I am loading ferret's explainer with my pretrained model (for classification task on nlp dataset) but the problems are:
(1) every run of the explainer is giving me different confidence labels
(2) [Could be consequence of 1st problem] the explainer's prediction is often inconsistent with the pretrained model's prediction

What I Did

import torch
from transformers import AutoModelForSequenceClassification, BertweetTokenizer
from ferret import Benchmark

device = torch.device("cuda:2") if torch.cuda.is_available() else torch.device("cpu")
model = AutoModelForSequenceClassification.from_pretrained("vinai/bertweet-base", num_labels=3, ignore_mismatched_sizes=True).to(device)
model.load_state_dict(torch.load(model_load_path))
model.eval()
tokenizer = BertweetTokenizer.from_pretrained("vinai/bertweet-base", normalization=True, is_fast=True)

bench = Benchmark(model, tokenizer)
tweet = "#god is utterly powerless without human intervention . . . </s> atheism"
bench.score(tweet)

Output (illustrates problem-1 of different confidence values for different runs)

{'LABEL_0': 0.3069733679294586,
 'LABEL_1': 0.35715219378471375,
 'LABEL_2': 0.33587440848350525}
# Prediction: **LABEL_1**

{'LABEL_0': 0.3356691002845764,
 'LABEL_1': 0.3353104293346405,
 'LABEL_2': 0.3290204405784607}
# Prediction: **LABEL_0**

model.eval()
sample = tokenizer.encode_plus(tweet)
sample['labels'] = [0]
with torch.no_grad():
    input_ids = torch.tensor(sample['input_ids']).to(device)
    attention_mask = torch.tensor(sample['attention_mask']).to(device)
    labels = torch.tensor(sample['labels']).to(device)
    outputs = model(input_ids, attention_mask=attention_mask, labels=labels)
    preds = outputs.logits
    rounded_preds = F.softmax(preds)
    _, indices = torch.max(rounded_preds, 1)

# Output: tensor([[-0.0779, -0.0418,  0.1261]], device='cuda:2')
# Prediction: **LABEL_2** (different from explainer's prediction - illustrates problem #2)

Answer 1 · 2023-02-27T17:14:06.000Z

More insights into the problem:

(1) The problem is not with my pretrained model but whenever the ferret loads any pretrained model, it leads to completely different explanations and prediction values.

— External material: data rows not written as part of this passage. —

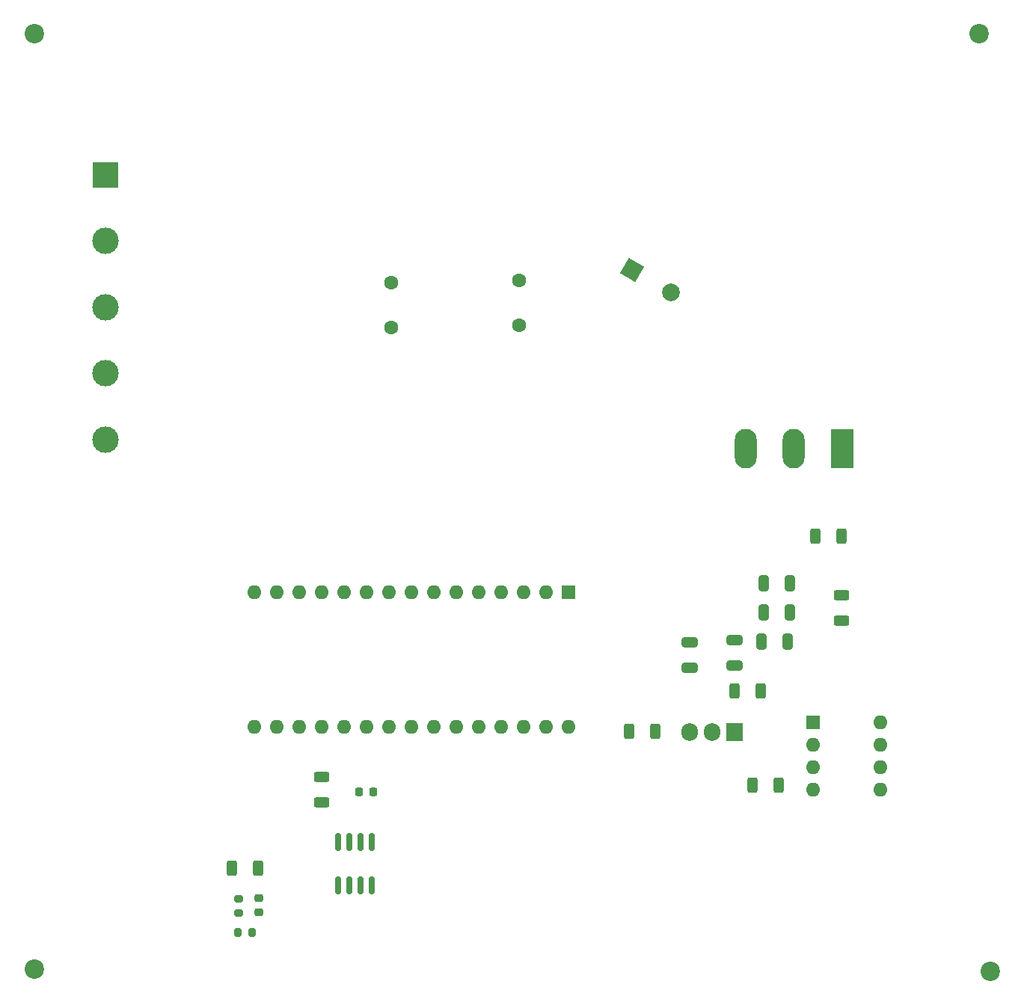
<source format=gbr>
%TF.GenerationSoftware,KiCad,Pcbnew,(6.0.10)*%
%TF.CreationDate,2023-01-04T19:45:40+03:00*%
%TF.ProjectId,ee463_project,65653436-335f-4707-926f-6a6563742e6b,rev?*%
%TF.SameCoordinates,Original*%
%TF.FileFunction,Soldermask,Top*%
%TF.FilePolarity,Negative*%
%FSLAX46Y46*%
G04 Gerber Fmt 4.6, Leading zero omitted, Abs format (unit mm)*
G04 Created by KiCad (PCBNEW (6.0.10)) date 2023-01-04 19:45:40*
%MOMM*%
%LPD*%
G01*
G04 APERTURE LIST*
G04 Aperture macros list*
%AMRoundRect*
0 Rectangle with rounded corners*
0 $1 Rounding radius*
0 $2 $3 $4 $5 $6 $7 $8 $9 X,Y pos of 4 corners*
0 Add a 4 corners polygon primitive as box body*
4,1,4,$2,$3,$4,$5,$6,$7,$8,$9,$2,$3,0*
0 Add four circle primitives for the rounded corners*
1,1,$1+$1,$2,$3*
1,1,$1+$1,$4,$5*
1,1,$1+$1,$6,$7*
1,1,$1+$1,$8,$9*
0 Add four rect primitives between the rounded corners*
20,1,$1+$1,$2,$3,$4,$5,0*
20,1,$1+$1,$4,$5,$6,$7,0*
20,1,$1+$1,$6,$7,$8,$9,0*
20,1,$1+$1,$8,$9,$2,$3,0*%
%AMHorizOval*
0 Thick line with rounded ends*
0 $1 width*
0 $2 $3 position (X,Y) of the first rounded end (center of the circle)*
0 $4 $5 position (X,Y) of the second rounded end (center of the circle)*
0 Add line between two ends*
20,1,$1,$2,$3,$4,$5,0*
0 Add two circle primitives to create the rounded ends*
1,1,$1,$2,$3*
1,1,$1,$4,$5*%
%AMRotRect*
0 Rectangle, with rotation*
0 The origin of the aperture is its center*
0 $1 length*
0 $2 width*
0 $3 Rotation angle, in degrees counterclockwise*
0 Add horizontal line*
21,1,$1,$2,0,0,$3*%
G04 Aperture macros list end*
%ADD10C,2.200000*%
%ADD11RoundRect,0.225000X-0.225000X-0.250000X0.225000X-0.250000X0.225000X0.250000X-0.225000X0.250000X0*%
%ADD12RoundRect,0.250000X0.625000X-0.312500X0.625000X0.312500X-0.625000X0.312500X-0.625000X-0.312500X0*%
%ADD13R,2.500000X4.500000*%
%ADD14O,2.500000X4.500000*%
%ADD15RoundRect,0.250000X0.325000X0.650000X-0.325000X0.650000X-0.325000X-0.650000X0.325000X-0.650000X0*%
%ADD16RoundRect,0.250000X0.650000X-0.325000X0.650000X0.325000X-0.650000X0.325000X-0.650000X-0.325000X0*%
%ADD17RoundRect,0.250000X0.312500X0.625000X-0.312500X0.625000X-0.312500X-0.625000X0.312500X-0.625000X0*%
%ADD18RoundRect,0.150000X0.150000X-0.825000X0.150000X0.825000X-0.150000X0.825000X-0.150000X-0.825000X0*%
%ADD19R,1.600000X1.600000*%
%ADD20O,1.600000X1.600000*%
%ADD21R,1.905000X2.000000*%
%ADD22O,1.905000X2.000000*%
%ADD23RoundRect,0.250000X-0.625000X0.312500X-0.625000X-0.312500X0.625000X-0.312500X0.625000X0.312500X0*%
%ADD24R,3.000000X3.000000*%
%ADD25C,3.000000*%
%ADD26RoundRect,0.250000X-0.312500X-0.625000X0.312500X-0.625000X0.312500X0.625000X-0.312500X0.625000X0*%
%ADD27RoundRect,0.200000X-0.275000X0.200000X-0.275000X-0.200000X0.275000X-0.200000X0.275000X0.200000X0*%
%ADD28RoundRect,0.225000X-0.250000X0.225000X-0.250000X-0.225000X0.250000X-0.225000X0.250000X0.225000X0*%
%ADD29RotRect,2.000000X2.000000X330.000000*%
%ADD30HorizOval,2.000000X0.000000X0.000000X0.000000X0.000000X0*%
%ADD31C,1.600000*%
%ADD32RoundRect,0.200000X0.200000X0.275000X-0.200000X0.275000X-0.200000X-0.275000X0.200000X-0.275000X0*%
G04 APERTURE END LIST*
D10*
%TO.C,H4*%
X162560000Y-133614000D03*
%TD*%
%TO.C,H3*%
X54356000Y-27442000D03*
%TD*%
%TO.C,H2*%
X161290000Y-27442000D03*
%TD*%
%TO.C,H1*%
X54356000Y-133360000D03*
%TD*%
D11*
%TO.C,C8*%
X91173000Y-113294000D03*
X92723000Y-113294000D03*
%TD*%
D12*
%TO.C,R2*%
X145734500Y-93928500D03*
X145734500Y-91003500D03*
%TD*%
D13*
%TO.C,Q1*%
X145796000Y-74432000D03*
D14*
X140346000Y-74432000D03*
X134896000Y-74432000D03*
%TD*%
D15*
%TO.C,C3*%
X139651000Y-96276000D03*
X136701000Y-96276000D03*
%TD*%
D16*
%TO.C,C6*%
X133604000Y-99021000D03*
X133604000Y-96071000D03*
%TD*%
D17*
%TO.C,R4*%
X136590500Y-101864000D03*
X133665500Y-101864000D03*
%TD*%
D18*
%TO.C,U3*%
X88773000Y-123897000D03*
X90043000Y-123897000D03*
X91313000Y-123897000D03*
X92583000Y-123897000D03*
X92583000Y-118947000D03*
X91313000Y-118947000D03*
X90043000Y-118947000D03*
X88773000Y-118947000D03*
%TD*%
D19*
%TO.C,A1*%
X114808000Y-90698000D03*
D20*
X112268000Y-90698000D03*
X109728000Y-90698000D03*
X107188000Y-90698000D03*
X104648000Y-90698000D03*
X102108000Y-90698000D03*
X99568000Y-90698000D03*
X97028000Y-90698000D03*
X94488000Y-90698000D03*
X91948000Y-90698000D03*
X89408000Y-90698000D03*
X86868000Y-90698000D03*
X84328000Y-90698000D03*
X81788000Y-90698000D03*
X79248000Y-90698000D03*
X79248000Y-105938000D03*
X81788000Y-105938000D03*
X84328000Y-105938000D03*
X86868000Y-105938000D03*
X89408000Y-105938000D03*
X91948000Y-105938000D03*
X94488000Y-105938000D03*
X97028000Y-105938000D03*
X99568000Y-105938000D03*
X102108000Y-105938000D03*
X104648000Y-105938000D03*
X107188000Y-105938000D03*
X109728000Y-105938000D03*
X112268000Y-105938000D03*
X114808000Y-105938000D03*
%TD*%
D21*
%TO.C,U2*%
X133604000Y-106507000D03*
D22*
X131064000Y-106507000D03*
X128524000Y-106507000D03*
%TD*%
D23*
%TO.C,R7*%
X86868000Y-111577500D03*
X86868000Y-114502500D03*
%TD*%
D24*
%TO.C,D2*%
X62460000Y-43420000D03*
D25*
X62460000Y-50920000D03*
X62460000Y-58420000D03*
X62460000Y-65920000D03*
X62460000Y-73420000D03*
%TD*%
D26*
%TO.C,R6*%
X76769500Y-121930000D03*
X79694500Y-121930000D03*
%TD*%
%TO.C,R1*%
X135697500Y-112532000D03*
X138622500Y-112532000D03*
%TD*%
D27*
%TO.C,R8*%
X77470000Y-125360000D03*
X77470000Y-127010000D03*
%TD*%
D15*
%TO.C,C2*%
X139905000Y-89672000D03*
X136955000Y-89672000D03*
%TD*%
D28*
%TO.C,C9*%
X79756000Y-125347000D03*
X79756000Y-126897000D03*
%TD*%
D15*
%TO.C,C1*%
X139905000Y-92974000D03*
X136955000Y-92974000D03*
%TD*%
D29*
%TO.C,D1*%
X122041796Y-54168394D03*
D30*
X126441205Y-56708394D03*
%TD*%
D17*
%TO.C,R5*%
X124652500Y-106436000D03*
X121727500Y-106436000D03*
%TD*%
D31*
%TO.C,C5*%
X94742000Y-55676000D03*
X94742000Y-60676000D03*
%TD*%
D19*
%TO.C,U1*%
X142504000Y-105430000D03*
D20*
X142504000Y-107970000D03*
X142504000Y-110510000D03*
X142504000Y-113050000D03*
X150124000Y-113050000D03*
X150124000Y-110510000D03*
X150124000Y-107970000D03*
X150124000Y-105430000D03*
%TD*%
D16*
%TO.C,C7*%
X128524000Y-99275000D03*
X128524000Y-96325000D03*
%TD*%
D31*
%TO.C,C4*%
X109220000Y-55422000D03*
X109220000Y-60422000D03*
%TD*%
D32*
%TO.C,D3*%
X79057000Y-129170000D03*
X77407000Y-129170000D03*
%TD*%
D17*
%TO.C,R3*%
X145734500Y-84338000D03*
X142809500Y-84338000D03*
%TD*%
M02*

</source>
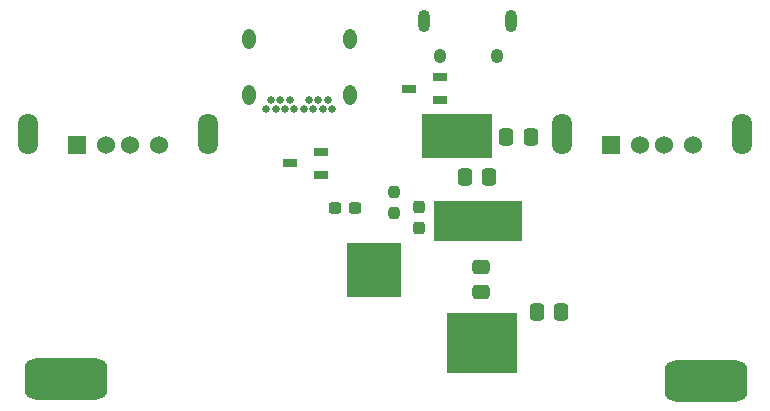
<source format=gbr>
%TF.GenerationSoftware,KiCad,Pcbnew,(6.0.6)*%
%TF.CreationDate,2022-07-25T23:57:12+01:00*%
%TF.ProjectId,Virpar,56697270-6172-42e6-9b69-6361645f7063,rev?*%
%TF.SameCoordinates,Original*%
%TF.FileFunction,Soldermask,Bot*%
%TF.FilePolarity,Negative*%
%FSLAX46Y46*%
G04 Gerber Fmt 4.6, Leading zero omitted, Abs format (unit mm)*
G04 Created by KiCad (PCBNEW (6.0.6)) date 2022-07-25 23:57:12*
%MOMM*%
%LPD*%
G01*
G04 APERTURE LIST*
G04 Aperture macros list*
%AMRoundRect*
0 Rectangle with rounded corners*
0 $1 Rounding radius*
0 $2 $3 $4 $5 $6 $7 $8 $9 X,Y pos of 4 corners*
0 Add a 4 corners polygon primitive as box body*
4,1,4,$2,$3,$4,$5,$6,$7,$8,$9,$2,$3,0*
0 Add four circle primitives for the rounded corners*
1,1,$1+$1,$2,$3*
1,1,$1+$1,$4,$5*
1,1,$1+$1,$6,$7*
1,1,$1+$1,$8,$9*
0 Add four rect primitives between the rounded corners*
20,1,$1+$1,$2,$3,$4,$5,0*
20,1,$1+$1,$4,$5,$6,$7,0*
20,1,$1+$1,$6,$7,$8,$9,0*
20,1,$1+$1,$8,$9,$2,$3,0*%
G04 Aperture macros list end*
%ADD10R,6.000000X5.200000*%
%ADD11R,6.000000X3.700000*%
%ADD12R,7.500000X3.500000*%
%ADD13R,4.600000X4.600000*%
%ADD14RoundRect,0.875000X-2.625000X-0.875000X2.625000X-0.875000X2.625000X0.875000X-2.625000X0.875000X0*%
%ADD15R,1.524000X1.524000*%
%ADD16C,1.524000*%
%ADD17O,1.700000X3.500000*%
%ADD18C,0.660400*%
%ADD19O,1.117600X1.701800*%
%ADD20O,1.050000X1.250000*%
%ADD21O,1.000000X1.900000*%
%ADD22RoundRect,0.250000X-0.337500X-0.475000X0.337500X-0.475000X0.337500X0.475000X-0.337500X0.475000X0*%
%ADD23RoundRect,0.237500X0.237500X-0.300000X0.237500X0.300000X-0.237500X0.300000X-0.237500X-0.300000X0*%
%ADD24RoundRect,0.237500X0.300000X0.237500X-0.300000X0.237500X-0.300000X-0.237500X0.300000X-0.237500X0*%
%ADD25R,1.220000X0.650000*%
%ADD26RoundRect,0.237500X-0.237500X0.250000X-0.237500X-0.250000X0.237500X-0.250000X0.237500X0.250000X0*%
%ADD27RoundRect,0.250000X-0.475000X0.337500X-0.475000X-0.337500X0.475000X-0.337500X0.475000X0.337500X0*%
G04 APERTURE END LIST*
D10*
%TO.C,3*%
X164912200Y-98744800D03*
%TD*%
D11*
%TO.C,2*%
X162782200Y-81224800D03*
%TD*%
D12*
%TO.C,1*%
X164597200Y-88454800D03*
%TD*%
D13*
%TO.C,U1*%
X155803600Y-92583000D03*
%TD*%
D14*
%TO.C,BAT+*%
X129667000Y-101828600D03*
%TD*%
%TO.C,BAT-*%
X183921400Y-101930200D03*
%TD*%
D15*
%TO.C,J4*%
X175818800Y-81994400D03*
D16*
X178324000Y-82000000D03*
X180324000Y-82000000D03*
X182824000Y-82000000D03*
D17*
X171729400Y-81080000D03*
X186944000Y-81080000D03*
%TD*%
D15*
%TO.C,J3*%
X130606800Y-81991200D03*
D16*
X133112000Y-81996800D03*
X135112000Y-81996800D03*
X137612000Y-81996800D03*
D17*
X126517400Y-81076800D03*
X141732000Y-81076800D03*
%TD*%
D18*
%TO.C,J2*%
X147445792Y-78916399D03*
X151446422Y-78916399D03*
X146645666Y-78916399D03*
X147045792Y-78216398D03*
X147845918Y-78216398D03*
X148245918Y-78916399D03*
X148646044Y-78216398D03*
X149046044Y-78916399D03*
X149846170Y-78916399D03*
X150246170Y-78216398D03*
X150646296Y-78916399D03*
X151046296Y-78216398D03*
X151846422Y-78216398D03*
X152246548Y-78916399D03*
D19*
X145176108Y-77766399D03*
X153716108Y-73036399D03*
X153771600Y-77749400D03*
X145176108Y-73036399D03*
%TD*%
D20*
%TO.C,J1*%
X161340800Y-74450200D03*
D21*
X167386000Y-71450200D03*
D20*
X166166800Y-74450200D03*
D21*
X160020000Y-71450200D03*
%TD*%
D22*
%TO.C,CP19*%
X163478300Y-84658200D03*
X165553300Y-84658200D03*
%TD*%
D23*
%TO.C,C3*%
X159588200Y-88975100D03*
X159588200Y-87250100D03*
%TD*%
D24*
%TO.C,C4*%
X154202300Y-87299800D03*
X152477300Y-87299800D03*
%TD*%
D25*
%TO.C,Q4*%
X161380800Y-76266000D03*
X161380800Y-78166000D03*
X158760800Y-77216000D03*
%TD*%
D26*
%TO.C,R10*%
X157505400Y-85955500D03*
X157505400Y-87780500D03*
%TD*%
D22*
%TO.C,CP18*%
X169548900Y-96151700D03*
X171623900Y-96151700D03*
%TD*%
D25*
%TO.C,Q2*%
X151297000Y-82590600D03*
X151297000Y-84490600D03*
X148677000Y-83540600D03*
%TD*%
D27*
%TO.C,CP15*%
X164820600Y-92320200D03*
X164820600Y-94395200D03*
%TD*%
D22*
%TO.C,CP8*%
X166983500Y-81305400D03*
X169058500Y-81305400D03*
%TD*%
M02*

</source>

(2) Just reloading ferret everytime gives consistent results. So, it seems like some randomness is being introduced during the time the ferret loads the model.

Answer 2 · 2023-03-06T10:33:58.000Z

Hi, thank you for reaching out.

ferret uses the model.config.label2id and model.config.id2label to associate the logit positional index to the label, which might be non-coherent with your class labels. We should notify the user of this immediately after the benchmark class is instantiated.

About the randomicity of results, I've been trying ferret with two models and tasks (sentiment analysis and language detection), and I have consistent results (exact prediction for every inference). You can see it here: https://colab.research.google.com/drive/14rSS8RZx45vZIrKdds4rSR2hRhHV3-1z?usp=sharing

Is there any model checkpoint that you can share so that I can try it with yours?

Answer 3 · 2023-03-15T14:34:31.000Z

Hi @kgarg8, any news here? :)

Answer 4 · 2023-03-15T14:55:19.000Z

Yes, I do have updates.

I think the problem was I used let's say X steps to evaluate my pretrained model which included loading my pretrained model, seeding it, loading dataloader, etc. but using ferret, I did not use all these steps since it is a two-liner evaluation to evaluate a given sample.

The way I resolved it was - do the same 'X' steps first and then try to work on ferret model. This made the ferret prediction consistent with my original model evaluation.